24 year old Gordon Carbhoy (Ray) has spent $100,000 on wine, women, and gambling, and must confront his father. In three years as his secretary he has only spent, not made, money. An intertitle reveals that the young man is made of the same steel as James Carbhoy (Charles French), but is as yet untested by life. Gordon challenges James: give him $5,000 and he will turn it into $100,000. But there is an important caveat: Gordon will not play by James's "Sunday School" rules of business.
Heading for the Yukon, he is thrown off a train after starting a fight with another passenger who is cheating him at craps. Snake Falls, Montana, where he lands, seems unpromising, but Gordon's luck has just begun. Giving his name as "Hackett," he learns there is talk of a land boom, because a nearby coal mine will require construction of a train station.

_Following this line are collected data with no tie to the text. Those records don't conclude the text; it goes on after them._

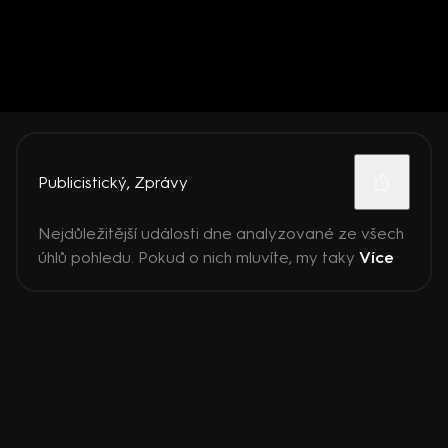
Publicistický
,
Zprávy
Nejdůležitější události dne analyzované ze všech
úhlů pohledu. Pokud o nich mluvíte, my taky
Více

Befriended by Silas Mallinsbee (George Nichols), and smitten with his daughter Helen (Vola Vale), a western girl comfortable on horseback, Gordon decides to help them secure the building in nearby Buffalo Point. David Slossom (Robert McKim), who holds the railroad's decision in his hands, tries to use this power over Helen. When he fails, he attempts to rape her, and Gordon arrives back just in time. A vicious fight ensues, in which it appears for a few moments that Gordon has killed Slossom, but he is only injured.
Gordon fears his prospects for showing his financial skills are lost, and he imagines, literally, his sack of gold taking wings in his mind, as seen in a superimposition. Then Gordon learns that his father is the other possible rail partner—and at once, "anything goes." Revealing his true identity to Silas, Gordon abducts Slosson (who, in a split-screen nightmare, had seen himself beaten by Gordon). Then, when James arrives, he is abducted, and Gordon sends a telegram in his father's name to begin construction at Buffalo Point. The real estate boom begins. Gordon stages his father's rescue, who is not fooled for a moment, but must live up to his end of the bargain with his son.
Meanwhile, Slosson has been put to work digging on the railroad. Only in the "happy ending" and keeping business ethics in a light-hearted vein does The Son of his Father, with its rather tongue-in-cheek title, conceal the more serious underlying questions of fair play and changing generational standards.